According to one recent survey, nearly 30% of people have gone more than ten years without getting a hearing test. One of those people is Sofia. She knows she has to have her oil changed every 3000 miles, she has a checkup with the dentist every six months, and she reports dutifully for her yearly medical examination. But she can’t remember the last time she had a hearing exam or underwent any type of accurate hearing assessment.
There are lots of reasons why it’s important to have hearing evaluations, the most notable of which is that it’s often difficult for you to discover the initial signs of hearing loss if you don’t get one. Knowing how frequently she should get a hearing test will help Sofia keep her ears (and hearing) as healthy as possible for as long as possible.
How Often Do You Need to Get a Hearing Examination?
We might be alarmed if Sophia hadn’t had a hearing test in ten years. Or we may think it’s perfectly normal. Our response, and the reaction of her hearing specialist, likely will vary depending on her age. This is because hearing professionals have different recommendations based on age.
- If you are older than fifty: The universal recommendation is that anyone above the age of fifty should have hearing checks every year. Hearing loss is more liable to affect your life as you grow older because noise damage starts to add up. Also, there are other health problems that can affect your hearing.
- At least every three years, it’s suggested that you take a hearing exam. There’s no issue having your ears tested more often, of course! But once every three years is the bare minimum.

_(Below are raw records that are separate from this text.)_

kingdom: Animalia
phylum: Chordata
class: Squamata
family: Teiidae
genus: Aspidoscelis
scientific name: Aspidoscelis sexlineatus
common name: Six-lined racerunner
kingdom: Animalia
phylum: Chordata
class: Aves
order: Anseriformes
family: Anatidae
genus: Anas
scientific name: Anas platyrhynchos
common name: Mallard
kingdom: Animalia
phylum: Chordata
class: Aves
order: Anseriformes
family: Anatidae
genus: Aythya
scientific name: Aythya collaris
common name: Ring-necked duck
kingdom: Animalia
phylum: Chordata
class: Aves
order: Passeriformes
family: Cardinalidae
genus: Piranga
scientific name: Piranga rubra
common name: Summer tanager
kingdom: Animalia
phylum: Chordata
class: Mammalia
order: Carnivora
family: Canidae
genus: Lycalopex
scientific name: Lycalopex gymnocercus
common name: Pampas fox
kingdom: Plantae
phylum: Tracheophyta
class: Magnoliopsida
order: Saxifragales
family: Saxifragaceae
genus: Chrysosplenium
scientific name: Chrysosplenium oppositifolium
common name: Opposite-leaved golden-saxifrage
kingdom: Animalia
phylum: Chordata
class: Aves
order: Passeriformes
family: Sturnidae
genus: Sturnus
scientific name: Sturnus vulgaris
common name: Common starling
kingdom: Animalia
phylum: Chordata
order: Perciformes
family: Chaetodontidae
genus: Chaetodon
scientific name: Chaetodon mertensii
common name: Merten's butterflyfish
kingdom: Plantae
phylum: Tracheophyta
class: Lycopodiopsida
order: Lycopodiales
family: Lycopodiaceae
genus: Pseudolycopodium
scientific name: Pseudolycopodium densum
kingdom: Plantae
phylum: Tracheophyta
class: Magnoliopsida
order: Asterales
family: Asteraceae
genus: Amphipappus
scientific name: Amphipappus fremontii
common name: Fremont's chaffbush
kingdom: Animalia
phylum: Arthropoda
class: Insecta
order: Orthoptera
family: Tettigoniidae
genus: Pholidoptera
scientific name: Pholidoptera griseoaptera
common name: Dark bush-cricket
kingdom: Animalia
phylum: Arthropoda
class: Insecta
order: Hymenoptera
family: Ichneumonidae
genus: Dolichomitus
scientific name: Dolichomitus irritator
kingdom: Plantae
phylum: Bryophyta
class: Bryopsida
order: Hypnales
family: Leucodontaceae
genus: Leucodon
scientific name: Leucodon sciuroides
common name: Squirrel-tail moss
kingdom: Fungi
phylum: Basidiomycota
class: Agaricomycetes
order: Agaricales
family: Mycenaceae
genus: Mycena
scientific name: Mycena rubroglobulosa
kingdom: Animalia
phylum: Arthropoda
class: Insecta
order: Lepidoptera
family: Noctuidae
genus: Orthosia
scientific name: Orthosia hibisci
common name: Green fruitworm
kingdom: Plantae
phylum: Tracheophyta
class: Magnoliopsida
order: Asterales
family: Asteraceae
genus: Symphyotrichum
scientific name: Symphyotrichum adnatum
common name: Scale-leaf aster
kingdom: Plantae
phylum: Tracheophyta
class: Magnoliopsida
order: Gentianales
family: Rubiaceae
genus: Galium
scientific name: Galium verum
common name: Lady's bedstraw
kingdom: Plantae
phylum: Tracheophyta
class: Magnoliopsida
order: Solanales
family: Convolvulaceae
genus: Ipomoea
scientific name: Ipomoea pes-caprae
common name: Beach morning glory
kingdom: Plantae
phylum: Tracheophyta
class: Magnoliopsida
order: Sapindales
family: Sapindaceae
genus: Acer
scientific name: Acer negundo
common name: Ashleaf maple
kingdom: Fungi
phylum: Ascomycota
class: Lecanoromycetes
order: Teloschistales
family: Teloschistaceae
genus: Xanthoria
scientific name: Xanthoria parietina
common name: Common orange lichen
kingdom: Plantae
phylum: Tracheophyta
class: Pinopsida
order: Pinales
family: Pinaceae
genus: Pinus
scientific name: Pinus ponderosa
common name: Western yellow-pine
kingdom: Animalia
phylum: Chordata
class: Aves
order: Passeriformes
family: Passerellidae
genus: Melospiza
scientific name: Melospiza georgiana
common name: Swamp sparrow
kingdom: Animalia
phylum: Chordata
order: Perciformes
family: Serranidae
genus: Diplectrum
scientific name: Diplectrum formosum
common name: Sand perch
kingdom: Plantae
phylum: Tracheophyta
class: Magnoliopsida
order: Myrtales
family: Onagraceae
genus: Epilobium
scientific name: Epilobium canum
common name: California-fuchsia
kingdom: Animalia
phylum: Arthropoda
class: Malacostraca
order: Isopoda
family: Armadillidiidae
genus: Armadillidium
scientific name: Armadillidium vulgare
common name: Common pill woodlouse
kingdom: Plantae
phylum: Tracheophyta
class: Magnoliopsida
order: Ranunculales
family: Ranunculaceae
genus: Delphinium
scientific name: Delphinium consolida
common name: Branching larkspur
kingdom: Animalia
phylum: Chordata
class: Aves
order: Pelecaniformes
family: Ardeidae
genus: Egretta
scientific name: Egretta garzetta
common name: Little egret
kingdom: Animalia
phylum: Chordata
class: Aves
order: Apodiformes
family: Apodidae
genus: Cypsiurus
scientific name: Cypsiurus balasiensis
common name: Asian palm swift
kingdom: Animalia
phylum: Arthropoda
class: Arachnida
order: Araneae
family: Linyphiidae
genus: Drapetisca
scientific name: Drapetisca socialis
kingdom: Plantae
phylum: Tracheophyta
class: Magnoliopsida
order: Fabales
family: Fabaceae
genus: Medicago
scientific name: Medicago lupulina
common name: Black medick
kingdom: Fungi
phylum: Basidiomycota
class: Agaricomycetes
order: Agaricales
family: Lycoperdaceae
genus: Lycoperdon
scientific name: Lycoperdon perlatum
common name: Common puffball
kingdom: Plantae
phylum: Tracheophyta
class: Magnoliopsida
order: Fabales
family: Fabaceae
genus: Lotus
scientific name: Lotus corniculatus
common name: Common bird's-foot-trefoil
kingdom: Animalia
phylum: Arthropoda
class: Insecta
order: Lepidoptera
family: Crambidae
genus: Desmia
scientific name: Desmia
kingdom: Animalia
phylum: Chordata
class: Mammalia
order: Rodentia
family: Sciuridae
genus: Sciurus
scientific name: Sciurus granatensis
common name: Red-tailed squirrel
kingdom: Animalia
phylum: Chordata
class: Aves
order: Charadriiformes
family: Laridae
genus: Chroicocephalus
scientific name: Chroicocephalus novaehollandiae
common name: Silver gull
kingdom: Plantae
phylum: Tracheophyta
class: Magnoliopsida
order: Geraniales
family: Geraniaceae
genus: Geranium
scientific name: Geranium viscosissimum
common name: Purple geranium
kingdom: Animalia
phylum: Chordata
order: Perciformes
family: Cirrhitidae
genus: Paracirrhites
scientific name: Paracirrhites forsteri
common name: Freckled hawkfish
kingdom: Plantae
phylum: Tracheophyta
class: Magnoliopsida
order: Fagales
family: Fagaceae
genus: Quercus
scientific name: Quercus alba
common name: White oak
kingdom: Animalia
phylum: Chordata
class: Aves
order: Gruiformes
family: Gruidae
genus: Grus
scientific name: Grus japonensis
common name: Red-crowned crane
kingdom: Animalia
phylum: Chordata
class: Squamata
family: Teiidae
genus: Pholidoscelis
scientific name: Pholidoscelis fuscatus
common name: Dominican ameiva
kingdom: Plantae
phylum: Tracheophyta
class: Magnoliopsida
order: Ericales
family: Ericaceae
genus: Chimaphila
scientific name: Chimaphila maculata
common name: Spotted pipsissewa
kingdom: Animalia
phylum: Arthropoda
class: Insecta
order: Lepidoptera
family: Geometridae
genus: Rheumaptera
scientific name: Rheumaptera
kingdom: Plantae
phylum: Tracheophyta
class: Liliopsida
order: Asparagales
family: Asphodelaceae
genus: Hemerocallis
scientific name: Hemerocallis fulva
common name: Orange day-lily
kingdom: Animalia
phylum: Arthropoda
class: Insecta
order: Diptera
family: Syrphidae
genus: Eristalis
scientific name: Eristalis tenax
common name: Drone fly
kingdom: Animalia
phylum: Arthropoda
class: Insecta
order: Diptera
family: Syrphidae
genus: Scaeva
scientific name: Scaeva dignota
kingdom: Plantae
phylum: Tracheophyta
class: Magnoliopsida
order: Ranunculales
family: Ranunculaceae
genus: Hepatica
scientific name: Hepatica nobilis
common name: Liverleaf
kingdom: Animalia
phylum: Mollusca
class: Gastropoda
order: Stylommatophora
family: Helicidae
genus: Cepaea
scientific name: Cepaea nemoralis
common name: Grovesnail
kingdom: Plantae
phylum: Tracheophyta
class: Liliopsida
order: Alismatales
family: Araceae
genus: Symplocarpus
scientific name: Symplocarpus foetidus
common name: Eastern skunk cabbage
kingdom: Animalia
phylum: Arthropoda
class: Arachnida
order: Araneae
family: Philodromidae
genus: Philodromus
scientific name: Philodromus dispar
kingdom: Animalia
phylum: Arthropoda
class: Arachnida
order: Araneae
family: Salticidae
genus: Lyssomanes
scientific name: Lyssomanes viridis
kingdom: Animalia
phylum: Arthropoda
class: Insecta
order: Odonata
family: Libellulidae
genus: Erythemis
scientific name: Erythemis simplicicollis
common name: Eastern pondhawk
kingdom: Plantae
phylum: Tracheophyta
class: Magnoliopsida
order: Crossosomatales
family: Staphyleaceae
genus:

You should definitely get evaluated more often if you are frequently in a noisy environment. It’s simple and painless and there’s really no reason not to do it.
As far as your hearing is concerned, more often is absolutely better. Since the last time you had a hearing exam, you may have new injury you should know about, so more frequent hearing exams may be helpful.
Signs You Should Get Your Hearing Checked
There are definitely other times besides your annual hearing exam that you might want to schedule an appointment with your hearing specialist. In some cases, you begin to notice some symptoms of hearing loss. And in those instances, it’s usually a good idea to immediately contact a hearing specialist and schedule a hearing test.
Some of the signs that might prompt you to get a hearing test could include:
- Phone interactions are always hard to understand
- Having a hard time hearing consonants (in general, consonants are spoken in a higher pitch than vowels, and it’s those high-frequency sounds that are generally the first to go as hearing loss sets in)
- Cranking your music to extremely high volumes (if your neighbors start complaining, that’s a good indication you should see a hearing specialist soon).
- When you’re talking to people, you constantly have to keep asking people to speak up.
- Your hearing is dull as if there is water in your ears.
- Problems hearing discussions in loud situations.
When these warning signs start to add up, it’s a strong indication that the ideal time to get a hearing exam is right now. The more frequently you get your hearing tested, the sooner you’ll know what’s going on with your ears.
What Are The Benefits of Hearing Testing?
There are plenty of reasons why Sofia may be late in having her hearing exam. Denial is a top choice. Possibly thinking about it is something she is simply avoiding. But getting your hearing examined on the recommended schedule has actual advantages.
And it will be simpler to detect hearing deviations in the future if you get your hearing examined by establishing a baseline reading even if it seems like everything is normal. If you catch your hearing loss before it becomes obvious, you’ll be able to safeguard it better.
The reason for regular hearing testing is that somebody like Sofia will be enabled to identify problems before her hearing is impaired permanently. By catching your hearing loss early, by getting your hearing tested when you’re supposed to, you’ll be giving your ears their best chance of staying healthy. It’s essential to understand how hearing loss will influence your overall state of health.